## Begin Passage provided

Imports - by Julie Whitefeather
Jun 05, 2007 16:11:58

The word "imported" can sometimes have diverse connotations - it's good when it comes to beer, and often bad when it comes to games. I will admit to preconceived notions in this regard. Then I noticed the gaming group I belong to (TOG which is 14,000 members strong I am told) had a "Voyage Century" presence. With the delay of "Pirates of the Burning Sea" I thought I would give it a try. After all it's free and as the guild leader said, "What have you got to lose"?

A week later I have been pleasantly surprised - I ended up playing Voyage Century over Lord of the Rings Online (to which I am a founding member).

I will admit the sentence construction used in the game was sometimes a bit odd at first, but I rapidly got used to it. This may be due to having lived for a year and a half in Asia. That, or having spend three years in the military where everything seemed labeled in reverse (example: "Sidewalk, concrete, grey, one").

The biggest surprise was - I had fun. Lots of fun.

## End Passage provided
## Begin Supplied information

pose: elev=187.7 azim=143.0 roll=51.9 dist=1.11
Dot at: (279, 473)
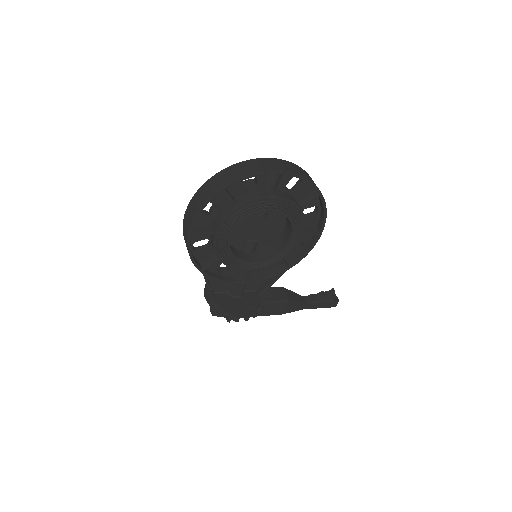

## End Supplied information

• Required work:
Answer these questions from the post about Voyage Century.
(a) How many members does the gaming group TOG have, as the post reports it?
(b) Which game did the writer end up playing Voyage Century over?
(c) How long did the writer live in Asia?

• Correct answer:
(a) 14,000 members.
(b) Lord of the Rings Online.
(c) A year and a half.